The Tower, designed by Frank Gehry, at Parc des Ateliers.

© Adrian Dewe

Hoffmann’s LUMA, which has no permanent collection, serves as both a museum and a hub for emerging ideas, with its own research center that has transformed local resources such as sea salt and algae into building materials (used in Gehry’s tower and elsewhere on the property). Beyond the 27-acre cultural campus, Hoffmann has invested in Arles itself. She owns four art-filled hotels, along with the region’s top restaurant, La Chassagnette, and an artisanal bakery, Le Sauvage. She is president of the Fondation Vincent Van Gogh, which runs a museum in town (the artist spent one very productive year here in the 1880s, creating more than 300 works), and has also inspired other figures in the art world to lay down roots in the area.

This summer, Fonds Bustamante, a new foundation from French artist Jean-Marc Bustamante, opens inside the former Sainte-Croix church, renovated by Parisian architect Charles Zana and featuring a tile frieze by the artist on the building’s facade. For the inaugural show, Bustamante, a photographer, sculptor, and painter—and former director of the Académie des Beaux-Arts, in Paris—is pairing his work with that of Thomas Schütte, Cristina Iglesias, and Franz West, among others. Nearby, South Korean minimalist master Lee Ufan, who remains highly productive at 90, opened Lee Ufan Arles four years ago in a historic mansion redesigned by his friend Tadao Ando. Ufan’s Zen sculptures and abstract paintings occupy two floors of the 14,500-square-foot space; the third floor is reserved for temporary exhibitions, such as a presentation of award-winning director Park Chan-wook’s rarely seen photographs, on view in July.

Lee Ufan Arles
Arles

Lee Ufan and Tadao Ando’s Ciel Sous Terre, 2022.

© Lee Ufan Arles

If Ufan’s sparsely appointed space reflects his pared-down aesthetic, Anselm Kiefer’s estate, La Ribaute, in the foothills of the Massif Central mountains, showcases a much more frenetic artistic style.

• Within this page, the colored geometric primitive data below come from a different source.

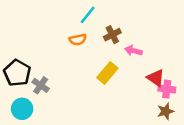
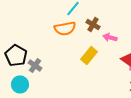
brown cross: (112, 35) -> (93, 24), turned -32
orange semicircle: (78, 40) -> (65, 28), size x1.5

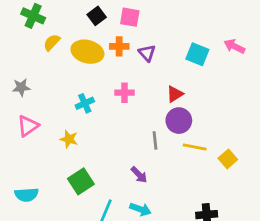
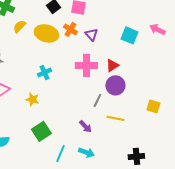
orange cross: (119, 46) -> (70, 29), turned 32
pink cross: (125, 93) -> (86, 65), moved, size x1.5
gray line: (155, 140) -> (97, 100), turned 32
yellow line: (195, 147) -> (115, 118), moved
yellow square: (228, 159) -> (153, 106), moved, turned -32

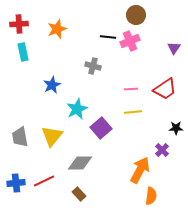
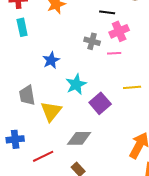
pink cross: (130, 41) -> (119, 31), moved
pink line: (131, 89) -> (114, 53), moved
gray trapezoid: (20, 137) -> (27, 95), moved
blue cross: (16, 183) -> (15, 139), moved

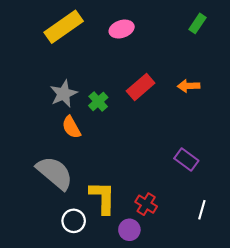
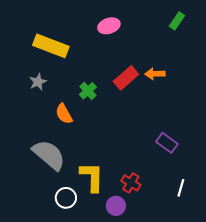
yellow rectangle: (64, 27) -> (51, 46), moved, turned 56
orange arrow: (189, 86) -> (155, 74), moved
gray star: (64, 94) -> (38, 82), moved, size x0.7

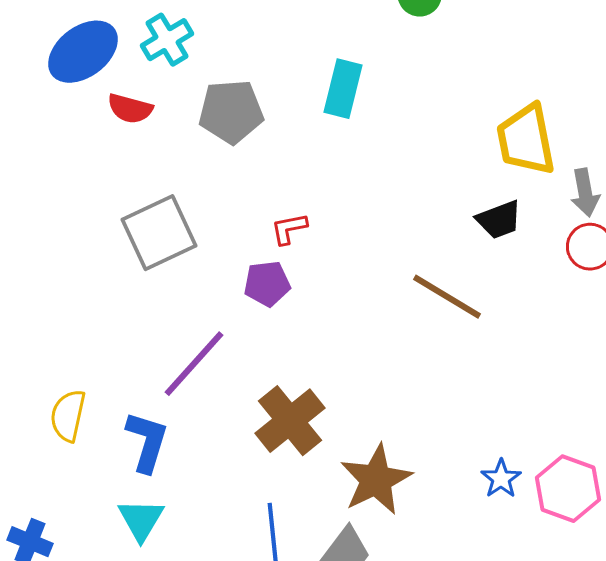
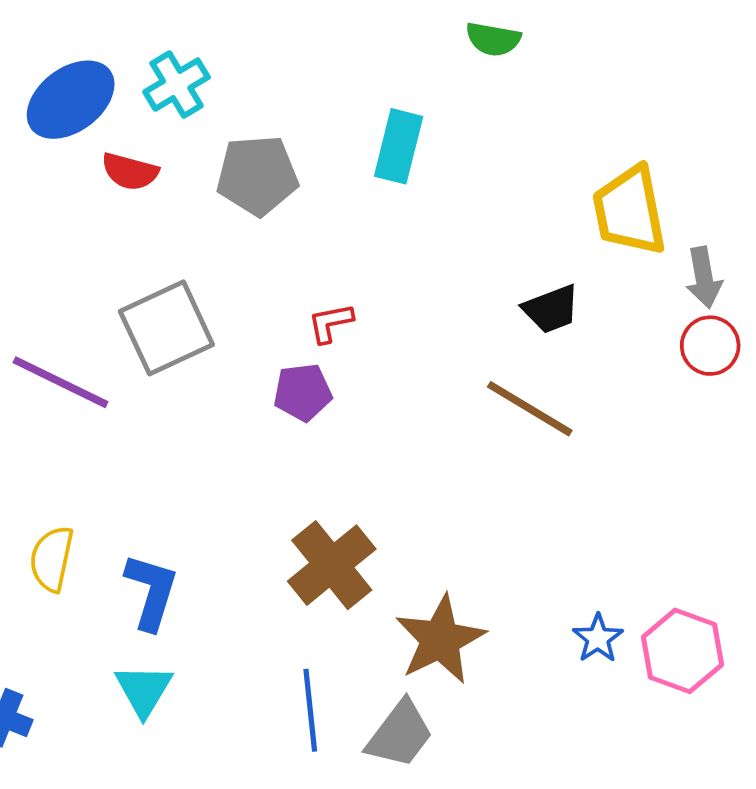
black trapezoid: (499, 220) -> (551, 309), moved
purple line: (194, 364) -> (61, 382), moved, turned 74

Outside the medieval village of Barjac, the German artist has spent more than 30 years transforming the landscape around an abandoned silk mill into a complete work of art, creating hills, lakes, tunnels, and caves. His apocalyptic, towering structures made of recycled shipping containers are scattered throughout the 200-acre property, which opened to visitors four years ago.

La Ribaute
Barjac

Anselm Kiefer’s Die Frauen der Antike.

Courtesy of La Ribaute, Eschaton Foundation, Barjac, photo: Charles Duprat © Anselm Kiefer.

Die Himmelspaläste.

Courtesy of La Ribaute, Eschaton Foundation, Barjac, photo: Charles Duprat © Anselm Kiefer.

Samson (Crypt).

Courtesy of La Ribaute, Eschaton Foundation, Barjac, photo: Charles Duprat © Anselm Kiefer.

A final word of advice: Plan ahead. These art-world marvels are not looking to compete with the hypercharged Club 55 champagne and chaise longues scene, but don’t expect to simply saunter in. Much like the Riviera’s hottest beaches, hotels, and restaurants, some of them are often booked weeks in advance. Bon courage!